President's Message

By Kelly Curtis, WSCA President

As we end the 2014-15 school year, we also complete a WSCA year as well, one which has been very productive and successful.  This issue of WSCAlink also marks not only the end of my WSCA Presidency, but also the end of all WSCA presidencies.  Next month will mark our official transition to Policy Governance, which will divide our WSCA Leadership Team into two sections: elected Governing Board and Committee Chairs/Staff, with an Executive Director working between the two groups.  No longer will be elect a WSCA President, but rather a Board of Directors who select a Board Chair and Assistant Board Chair each year. 

This transition is the end of years of effort by the WSCA Leadership Team – both elected and appointed. When I started on the board as Elementary VP three years ago, the conversation about policy governance was already in full swing, and the work done before and after has led our association to this point.  Because of this vision, we have much to be proud of, and even more to look forward to.  If you know anyone who has served on the WSCA Leadership Team (elected Board or Committee Chairs) anytime in the past several years, please take a moment to thank them for this service.  It has brought our association to a launching pad from which we will surely continue to grow. 
Next month I will address you as the WSCA Board Chair.  Until then, enjoy rest, relaxation and rejuvenation!
After a productive Executive Director search process, with input from current and former WSCA board members, committee chairs and WSCA members, we are pleased to introduce WSCA’s first Executive Director!

Stacy Eslick has worked in the Madison Metropolitan School District for 15 years, with experience K-12, and she has also served on the WSCA Board as Treasurer for the past two years.  She was elected by members this spring to the WSCA Governing Board, and will vacate her spot to assume the position of Executive Director July 1, 2015. 

As Executive Director, Stacy will serve as the link between the Board of Directors and the Committee Chairs and management. In this role, she will take the Ends Policies (broad goals) set by the Board of Directors and determine SMART goals to guide the work of the Committee Chairs and staff.  This structure is considered best practice for associations like WSCA and we are thrilled to have Stacy in this role to guide us toward even bigger and better things!

Topic of the Month:  The Next Chapter

Transitioning to Next School Year
Paula Haugle: WSCA Professional Development Chair
The end of another school year is upon us, and if you’re like me, you’re thinking about all of the things you want to implement next year.  Then the craziness of fall begins and you lose track of all of the wonderful things you wanted to do.  Well, it doesn’t have to be that way.  With a little foresight and planning, you can make next year the best yet!

## Data shown

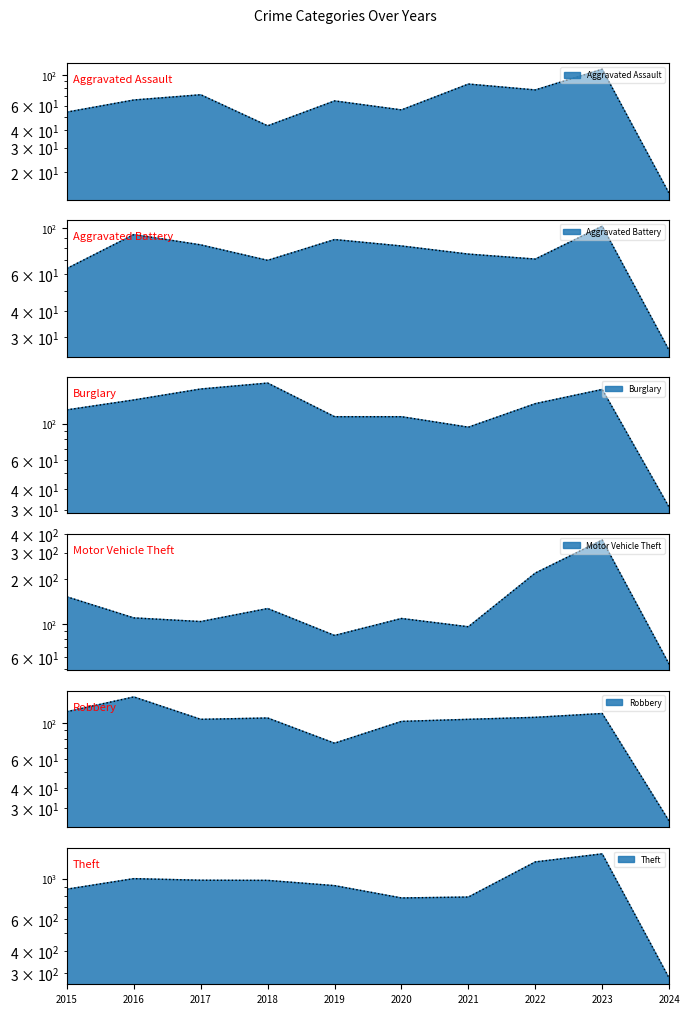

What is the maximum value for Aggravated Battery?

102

---

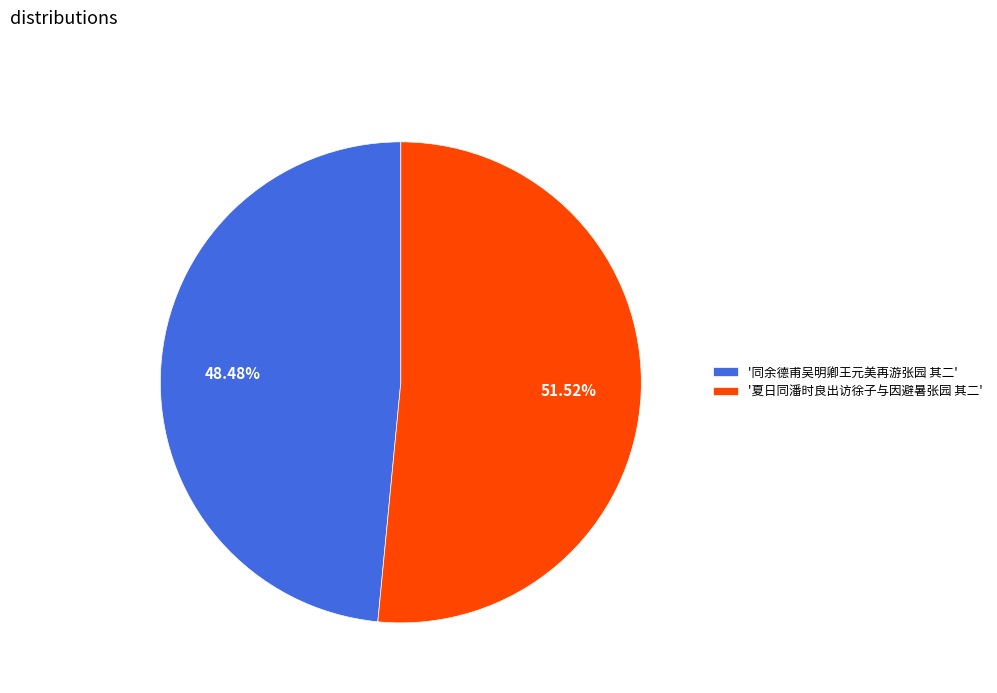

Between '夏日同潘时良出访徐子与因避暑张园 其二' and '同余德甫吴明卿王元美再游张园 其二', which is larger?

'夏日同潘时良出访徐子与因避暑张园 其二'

## Assignment
In the WSCA president's message, on what date will Stacy Eslick take up the position of Executive Director?

## Exercise answer
July 1, 2015.